─── Texte source

Ce n’est pas un ouvrage scientifique, c’est une fable!

Comment vous est venue l’histoire de Ce que nous sommes?

J’ai laissé vagabonder mon imagination. D’ailleurs souvent, mes scénarios me viennent la nuit lors d’une insomnie. L’histoire se grave en moi, et elle n’arrive à son terme que seulement lorsque j’ai la fin! Alors, une nuit, est surgie une histoire avec une société où les personnes ont accès à un cerveau numérique. Mais l’une des personnes s’est fait pirater le sien. À son cerveau, on a substitué une machine. Elle est débranchée. Une catastrophe, cette personne augmentée était devenue une personne assistée.

Mais que va-t-il arriver au jeune homme prénommé Constant lorsqu’il sera débranché?

Il va d’abord être perdu, puis redécouvrir nombre de sensations. Je le répète, ce n’est pas un ouvrage scientifique, c’est une fable! Qui évoque l’humain du futur, de plus en plus assisté. Aujourd’hui, je ne suis pas plus intelligent qu’avant mais en moins d’une seconde, j’ai réponse à quasiment toute question… Mais dans le même temps, la génération de mes enfants a perdu la concentration. Et se pose déjà la question sur le devenir de notre espèce. Tout cela est fascinant pour l’auteur et, en même temps, terrifiant pour l’homme. Avec Ce que nous sommes, j’ai raconté un effondrement.

Dans cet album, vous imaginez des personnes avec deux cerveaux : l’humain dans la boîte crânienne et le numérique en externe. D’autres vont jusqu’à envisager d’implanter une puce dans le cerveau humain…

Avouez que c’est fascinant, surtout pour un auteur. Mais franchement, pour l’humain, c’est effrayant. On espère, et on fait tout pour, aller vers une humanité augmentée mais on va vers une humanité diminuée. On est de plus en plus aidé, assisté par des machines. On leur abandonne toutes nos capacités. Et dire que c’est nous, les humains, qui les avons développées!

On espère aller vers une humanité augmentée, mais on va vers une humanité diminuée…

Moi, Titeuf, 30 ans

Comment vous définiriez-vous?

Je fais un métier d’observateur… et je m’interroge : quel nouveau projet avons-nous pour l’humanité? Nous savons observer mais nous avons perdu toute capacité d’anticipation.

──────
─── Liste de données

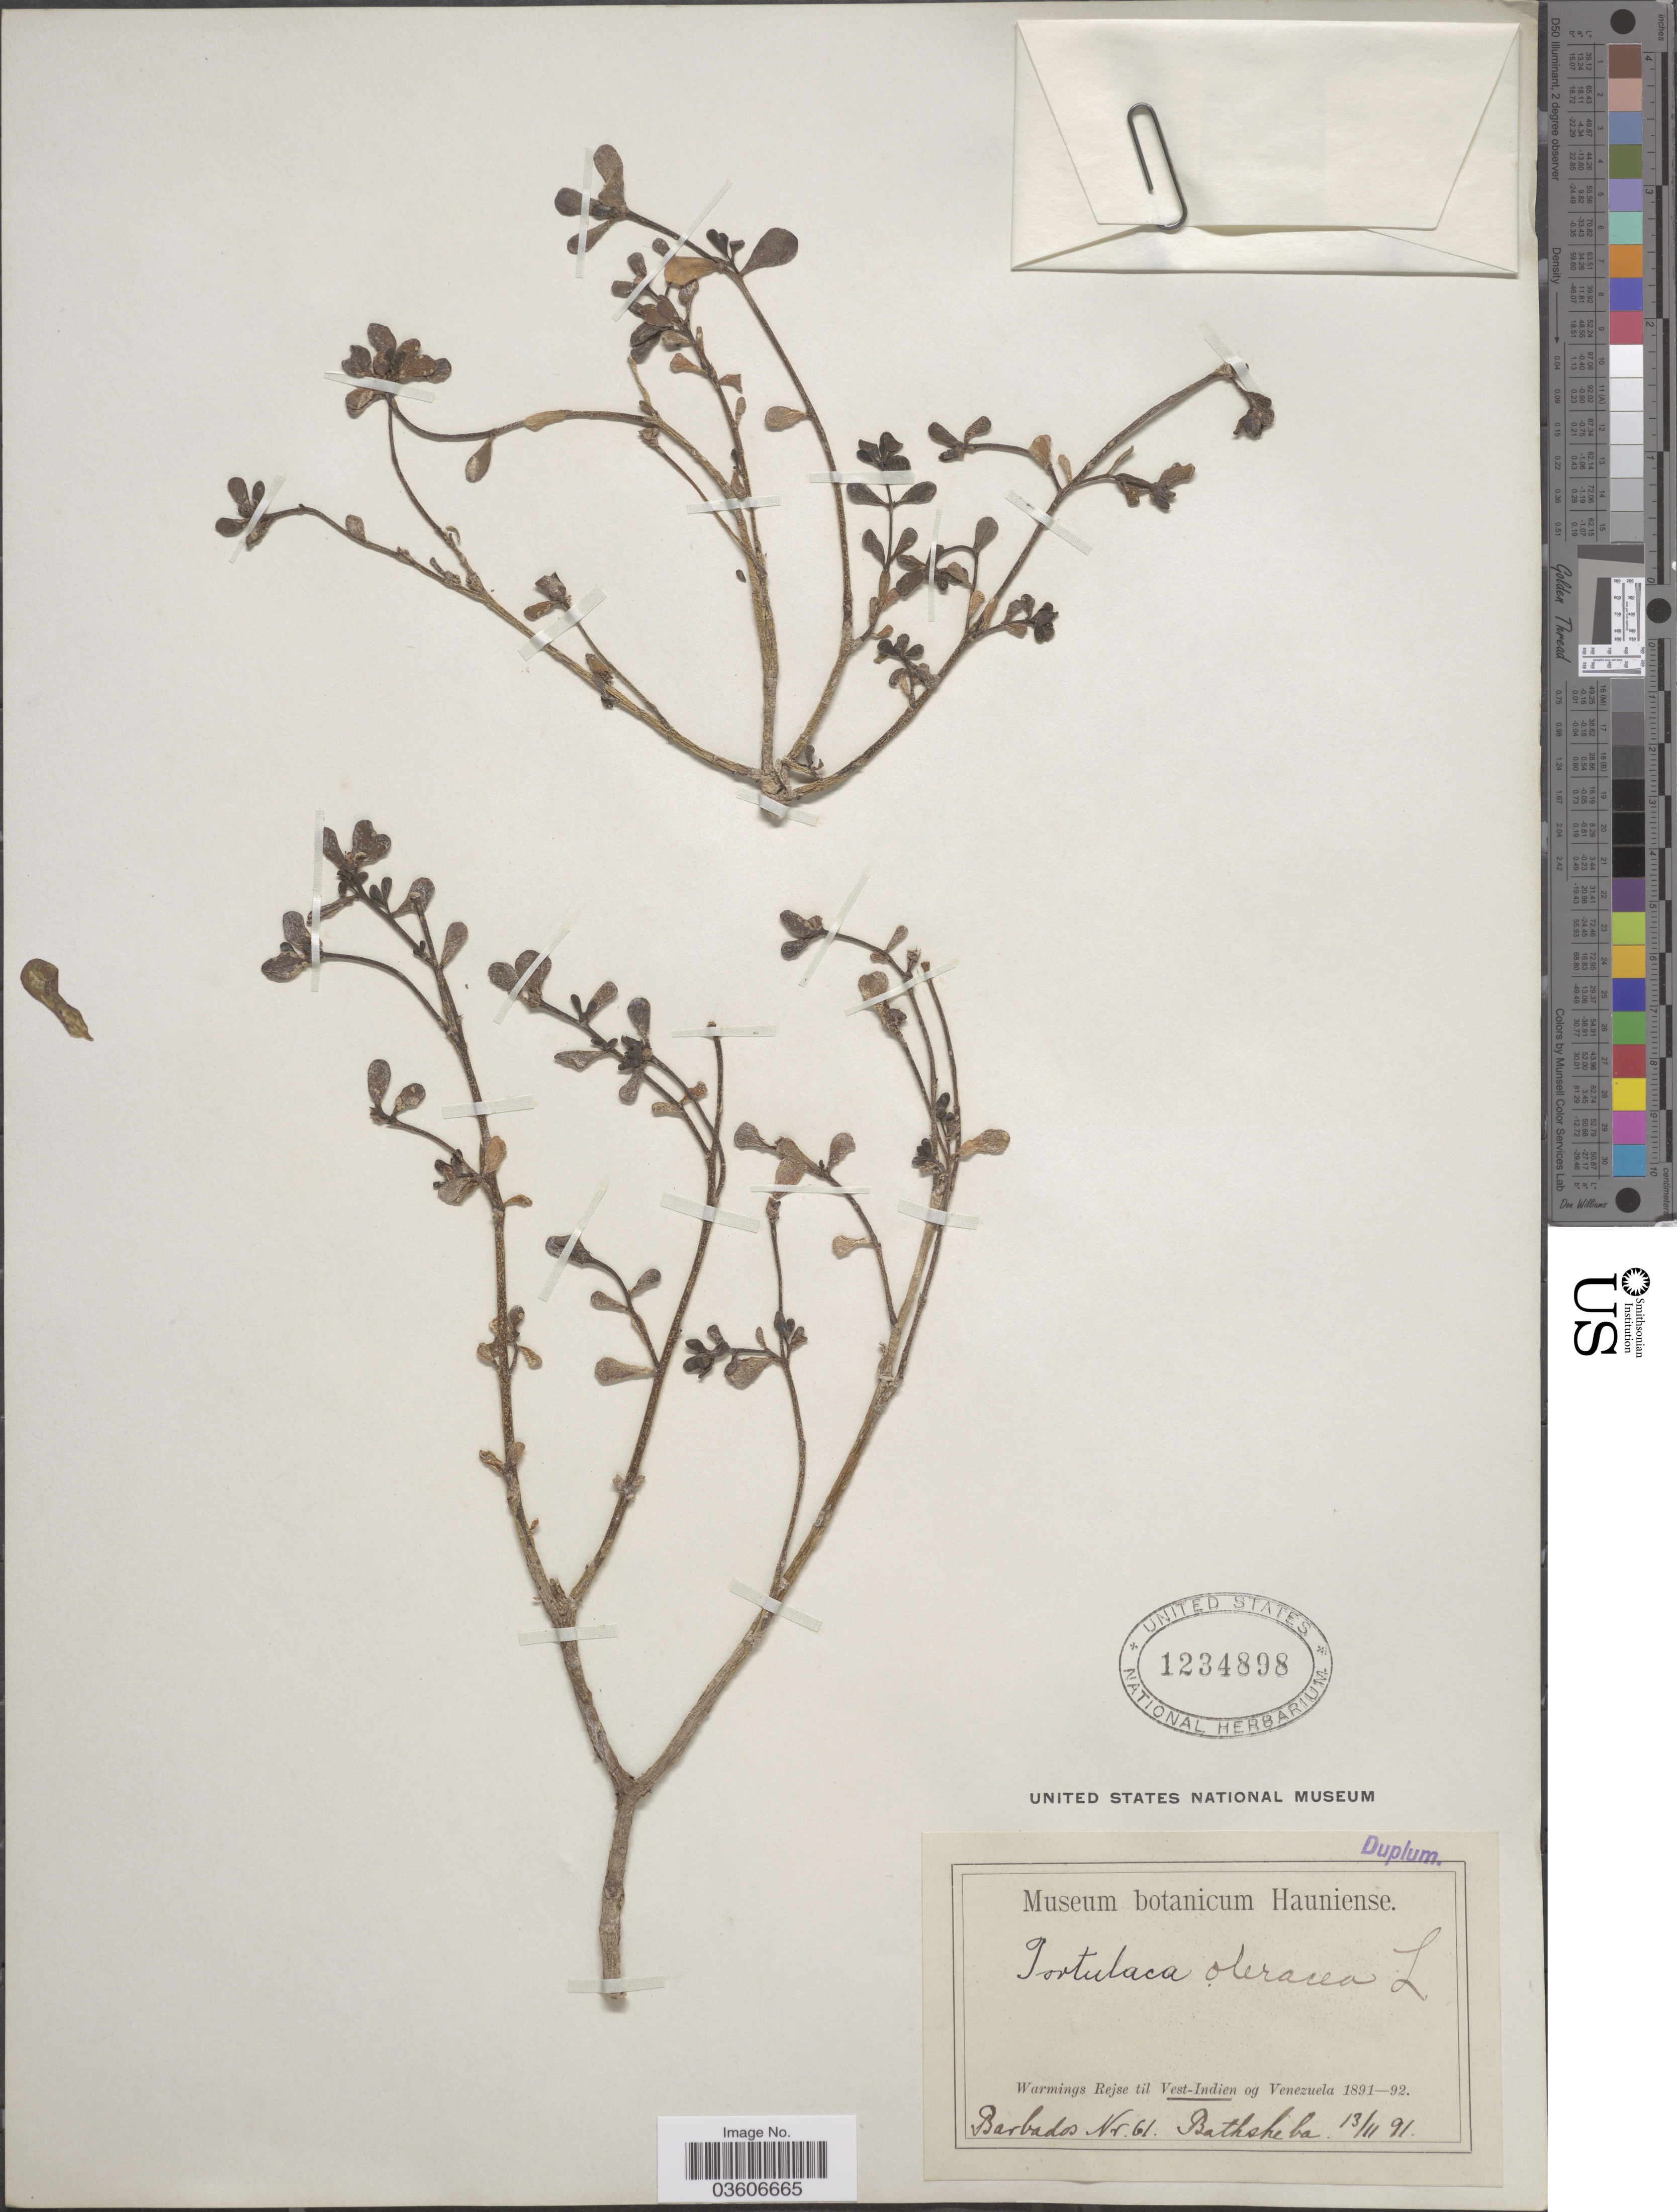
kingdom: Plantae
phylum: Tracheophyta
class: Magnoliopsida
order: Caryophyllales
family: Portulacaceae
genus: Portulaca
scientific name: Portulaca oleracea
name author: L.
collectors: -. Warmings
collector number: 61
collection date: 1891-11-13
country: Barbados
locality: Vest-Indien. Barbados. Bathsheba.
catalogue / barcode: US 1234898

──────

■ **Consignes de travail**
• A. Recopiez les lignes de la liste en partant de celle qui contient "name author: L." et en allant jusqu'à la dernière ligne de la liste. Renommez "collection date" en "date de collecte" et ne modifiez rien d'autre.
• B. Prolongez l'entretien sur Ce que nous sommes à la suite de sa dernière réponse.
L'entretien et la liste proviennent de sources distinctes.

■ **Réponses attendues**
• A.
name author: L.
collectors: -. Warmings
collector number: 61
date de collecte: 1891-11-13
country: Barbados
locality: Vest-Indien. Barbados. Bathsheba.
catalogue / barcode: US 1234898

• B.
Ce que nous sommes, de Zep. Éditions Rue de Sèvres.

Donc, l’histoire est certifiée véridique : après la publication de quelques albums de BD, Zep «dessine des souvenirs d’enfance dans un carnet» et griffonne le croquis d’un personnage. Peu après, en mars 1992, le personnage devient Titeuf, le gamin de huit, peut-être dix ans à la mèche blonde. Il y a une première planche dans le fanzine Sauve qui peut. Un patron des éditions Glénat le repère et lui propose de l’éditer. Ce sera la publication de Dieu, le sexe et les bretelles.

L’affaire continue depuis 30 ans, on en est actuellement à 17 albums des aventures de Titeuf et de ses copains-copines, le dernier en date, La Grande Aventure, étant paru en 2021. «À ce jour, confie Zep, on a dû vendre plus de 25 millions d’albums, traduits dans une trentaine de langues.» En trois décennies, Titeuf est devenu «une petite entreprise qui ne connaît pas la crise» avec les albums, mais aussi les «one shot», les séries animées, un film (en 2011) et les produits dérivés.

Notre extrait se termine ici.